Hayek On Argentina’s Capital Controls

Argentina Primary Elections

Argentine President Mauricio Macri gives a press conference the day after primary elections in Buenos Aires, Argentina, Monday, Aug. 12, 2019. (AP Photo/Natacha Pisarenko) ASSOCIATED PRESS

On Sunday, President Mauricio Macri chose to impose capital controls on Argentina. Since being elected, Macri has been reluctant to reform—a gradualist, “do-nothing” president. But, when backed into a corner of his own making, he acts as if he is bent on committing political suicide. First, he called in the firemen from the International Monetary Fund—a rightfully despised organization in Argentina. And now, he has pulled the trigger on capital controls.

What would Nobelist Friedrich Hayek say about the imposition of capital controls and restrictions on the convertibility of Argentina’s junk currency—the peso?

Currency convertibility is a simple concept. It means residents and nonresidents are free to exchange domestic currency for foreign currency. However, there are many degrees of convertibility, with each denoting the extent to which governments impose controls on the exchange and use of currency.

The pedigree of exchange controls can be traced back to Plato, the father of statism. Inspired by Lycurgus of Sparta, Plato embraced the idea of an inconvertible currency as a means to preserve the autonomy of the state from outside interference.

So, the temptation to turn to exchange controls in the face of disruptions caused by hot money flows is hardly new. Tsar Nicholas II first pioneered limitations on convertibility in modern times, ordering the State Bank of Russia to introduce, in 1905-06, a limited form of exchange control to discourage speculative purchases of foreign exchange. The bank did so by refusing to sell foreign exchange, except where it could be shown that it was required to buy imported goods.

Otherwise, foreign exchange was limited to 50,000 German marks per person. The Tsar’s rationale for exchange controls was that of limiting hot money flows so that foreign reserves and the exchange rate could be maintained. The more things change, the more they remain the same.

Before more politicians come under the spell of exchange controls, they should reflect on the following passage from Hayek’s 1944 classic, The Road to Serfdom:

"The extent of the control over all life that economic control confers is nowhere better illustrated than in the field of foreign exchanges. Nothing would at first seem to affect private life less than a state control of the dealings in foreign exchange, and most people will regard its introduction with complete indifference. Yet the experience of most Continental countries has taught thoughtful people to regard this step as the decisive advance on the path to totalitarianism and the suppression of individual liberty. It is, in fact, the complete delivery of the individual to the tyranny of the state, the final suppression of all means of escape-not merely for the rich but for everybody."

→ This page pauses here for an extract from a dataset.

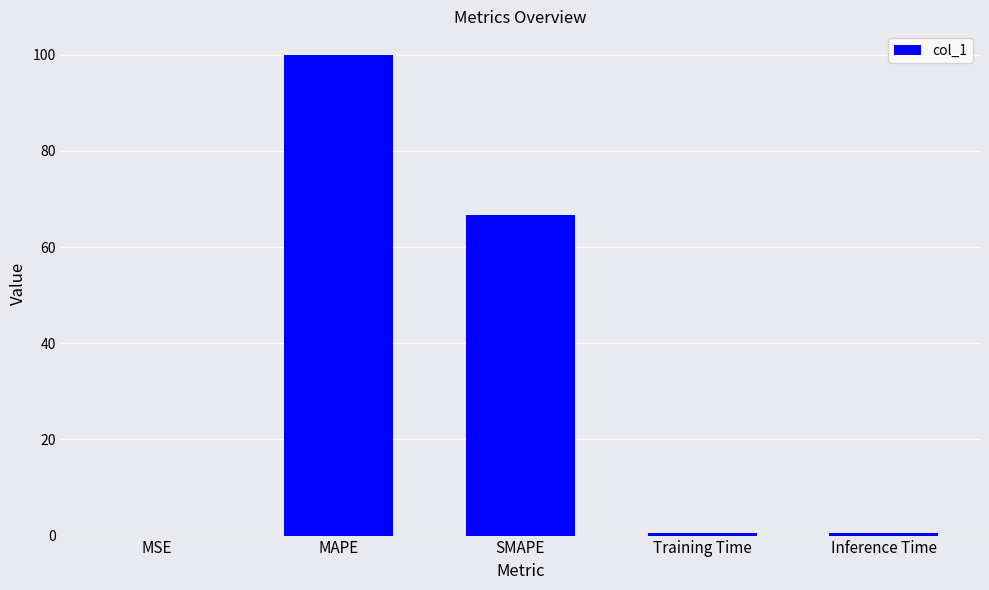

True or false: the data shows 0.6 at Inference Time.

True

Hayek’s message about convertibility has regrettably been overlooked by Argentina’s economists, who have a fatal attraction to nutty ideas. Exchange controls are nothing more than a ring-fence within which governments can expropriate their subjects’ property. Open exchange and capital markets, in fact, protect the individual from exactions, because governments must reckon with the possibility of capital flight.

From this, it follows that the imposition of exchange controls leads to an instantaneous reduction in the wealth of the country because all assets decline in value. To see why it is important to understand how assets are priced. The value of any asset is the sum of the expected future installments of income it generates discounted to the present value. For example, the price of a stock represents the value to the investor now of his share of the company’s future cash flows, whether issued as dividends or reinvested. The present value of future income is calculated using an appropriate interest rate that is adjusted for the various risks that the income may not materialize.

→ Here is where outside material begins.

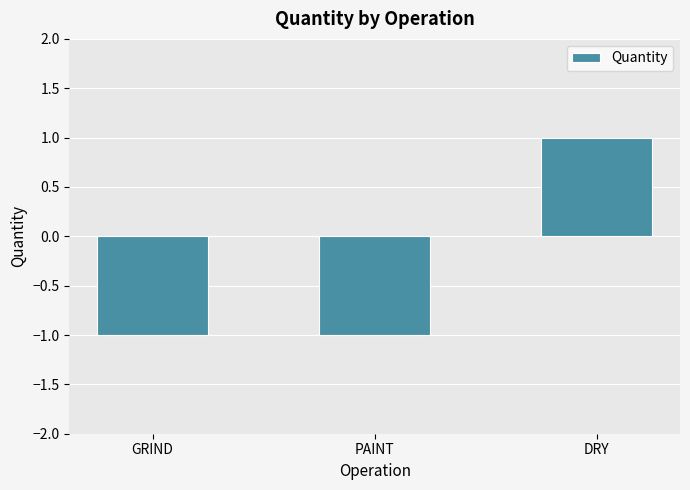

What is the maximum value shown in the chart?

1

When convertibility is restricted, risk increases because property is held hostage and is subject to a potential ransom through expropriation. As a result, the risk-adjusted interest rate employed to value assets is higher than it would be with full convertibility. Investors are willing to pay less for each dollar of prospective income, and the value of property is less than it would be with full convertibility.

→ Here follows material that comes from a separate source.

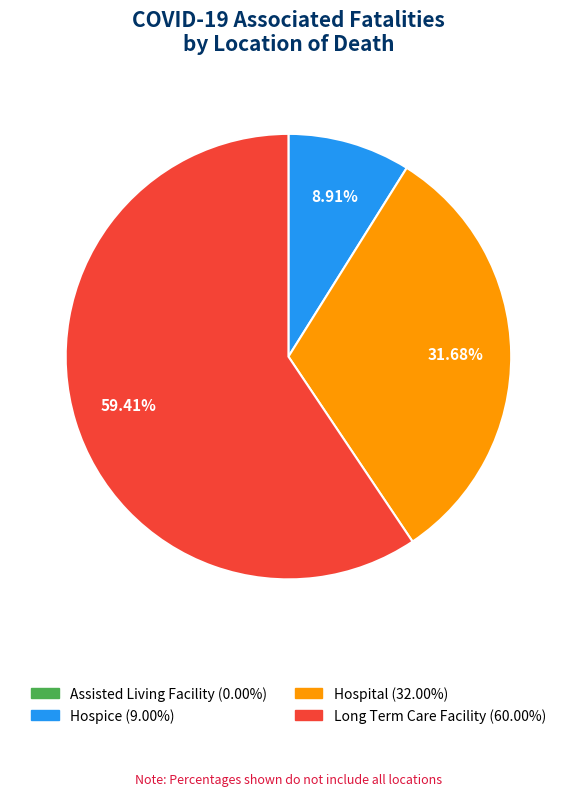

Is there a majority slice in this chart?

Yes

This result, incidentally, is the case even when convertibility is allowed for-profit remittances. With less than full convertibility, there is still a danger the government will confiscate property without compensation. That explains why foreign investors are less willing to invest new money in a country with such controls, even with guarantees on profit remittances.

Investors become justifiably nervous when they expect that a government may impose exchange controls. Settled money becomes “hot” and capital flight occurs. Asset owners liquidate their property and get out while the getting is good. Contrary to popular wisdom, restrictions on convertibility do not retard capital flight, they promote it. Macri’s capital controls have destroyed vast amounts of Argentina’s wealth and further damaged the country’s dead-beat reputation.